# [EXERCISE 1]
According to the article on US Treasuries, how large is the Treasuries market?
# [EXERCISE 2]
In the article on US Treasuries, list each description of the Treasuries market given in the paragraph beginning "The US$14 trillion Treasuries market".
# [EXERCISE 3]
Please condense the paragraph of the article on US Treasuries that begins "Tina, an acronym" into one or two shorter sentences, keeping its main facts.

══ TEXT EXCERPT ══

As US debt piles up, what happens if faith in Treasuries is shaken?

  • The sell-off last year was the first sign of something amiss, raising concerns that US government bonds failed to behave like a safe-haven asset
  • As central banks start to diversify away from Treasuries and markets reassess their positions, the risk is that Treasury yields could soar, igniting inflation amid tottering debt
Tina, an acronym for “there is no alternative”, has been a tenet of faith in US debt and equity markets for so long that continuance of the situation is taken for granted by most investors. But what if allegiance to Tina is faltering along with the inexorable rise in US government debt?

The US$14 trillion Treasuries market is the biggest of its kind in the world and by virtue of its size and liquidity is critical to the functioning of the global financial system. As such, it is assumed to be indispensable but this depends upon the financial integrity of the US as a sovereign borrower.

The Institute of International Finance (IIF) has noted that on recent occasions, US Treasuries have “stopped behaving like a safe haven asset”. This has been dismissed as a technicality, yet, the IIF said, “it is at least possible that something more serious may be under way”.

═══
══ PROVIDED MATERIAL ══

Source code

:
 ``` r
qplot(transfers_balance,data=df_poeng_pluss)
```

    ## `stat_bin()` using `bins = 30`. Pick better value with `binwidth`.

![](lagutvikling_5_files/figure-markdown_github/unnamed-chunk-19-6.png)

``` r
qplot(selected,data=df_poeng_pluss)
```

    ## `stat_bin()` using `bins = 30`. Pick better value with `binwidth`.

═══

# [REPLY 1]
US$14 trillion.

# [REPLY 2]
- Worth US$14 trillion
- The biggest of its kind in the world
- Critical to the functioning of the global financial system because of its size and liquidity
- Assumed to be indispensable
- Dependent on the financial integrity of the US as a sovereign borrower

# [REPLY 3]
Tina ("there is no alternative") has long been a tenet of faith in US debt and equity markets, and most investors take its continuance for granted. That allegiance may be faltering as US government debt keeps rising.